Please quote the part of the GCW Extreme Championship text below, starting with "- Final champion: Matt" and going on through "and female wrestlers.".

**** Text shown ****

- Last design of the title

Details
- Promotion: Game Changer Wrestling
- Date established: September 13, 2013
- Date retired: January 19, 2025

Other names
- JCW Extreme Championship (2013–2015); GCW Extreme Championship (2015–2025); GCW Unified Extreme & Ultraviolent Championship (2025);

Statistics
- First champion: Bandido Jr.
- Final champion: Matt Tremont
- Most reigns: All titleholders (1)
- Longest reign: PCO (1,225 days)
- Shortest reign: Matt Tremont (<1 day)

= GCW Extreme Championship =

The GCW Extreme Championship was a professional wrestling hardcore championship created and promoted by the American promotion Game Changer Wrestling (GCW). It was one of the two hardcore championships promoted by the promotion, alongside the GCW Ultraviolent Championship. The title was eligible to won by both male and female wrestlers.

**** Information shown ****

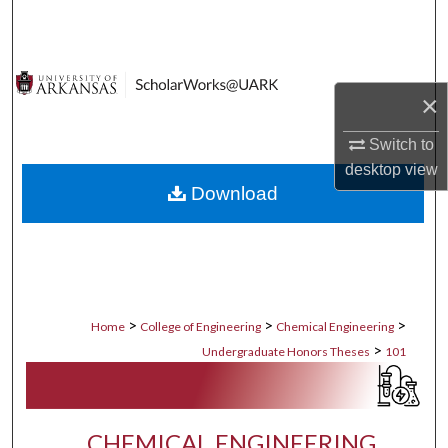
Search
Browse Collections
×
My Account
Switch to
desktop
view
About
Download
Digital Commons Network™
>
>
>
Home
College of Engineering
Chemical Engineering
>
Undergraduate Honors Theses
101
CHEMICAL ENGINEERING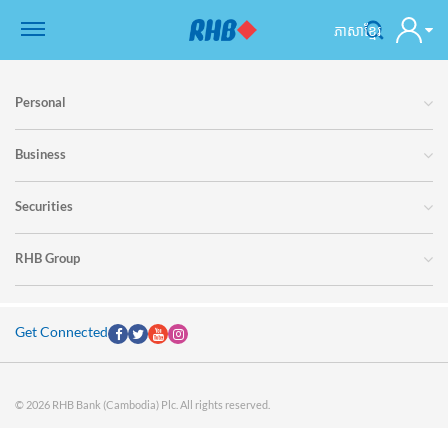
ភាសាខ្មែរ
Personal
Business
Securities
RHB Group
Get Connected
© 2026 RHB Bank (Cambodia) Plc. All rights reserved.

****
**** Information shown ****

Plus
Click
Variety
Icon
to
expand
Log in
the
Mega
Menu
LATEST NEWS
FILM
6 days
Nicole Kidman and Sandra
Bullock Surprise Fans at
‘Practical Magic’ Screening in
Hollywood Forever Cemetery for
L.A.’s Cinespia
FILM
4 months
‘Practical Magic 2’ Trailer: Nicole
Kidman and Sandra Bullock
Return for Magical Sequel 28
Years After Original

****
**** Information shown ****

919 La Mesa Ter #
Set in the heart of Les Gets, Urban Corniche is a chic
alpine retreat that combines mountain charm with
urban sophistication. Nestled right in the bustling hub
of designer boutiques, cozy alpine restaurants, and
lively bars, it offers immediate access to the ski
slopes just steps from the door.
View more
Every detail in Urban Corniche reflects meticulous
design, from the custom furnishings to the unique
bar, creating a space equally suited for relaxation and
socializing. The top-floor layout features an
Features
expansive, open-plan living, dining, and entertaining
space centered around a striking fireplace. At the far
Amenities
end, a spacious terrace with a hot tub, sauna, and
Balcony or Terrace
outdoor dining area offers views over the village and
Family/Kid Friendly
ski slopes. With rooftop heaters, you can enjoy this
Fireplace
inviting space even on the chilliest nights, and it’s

****

• _Final answer_
- Final champion: Matt Tremont
- Most reigns: All titleholders (1)
- Longest reign: PCO (1,225 days)
- Shortest reign: Matt Tremont (<1 day)

= GCW Extreme Championship =

The GCW Extreme Championship was a professional wrestling hardcore championship created and promoted by the American promotion Game Changer Wrestling (GCW). It was one of the two hardcore championships promoted by the promotion, alongside the GCW Ultraviolent Championship. The title was eligible to won by both male and female wrestlers.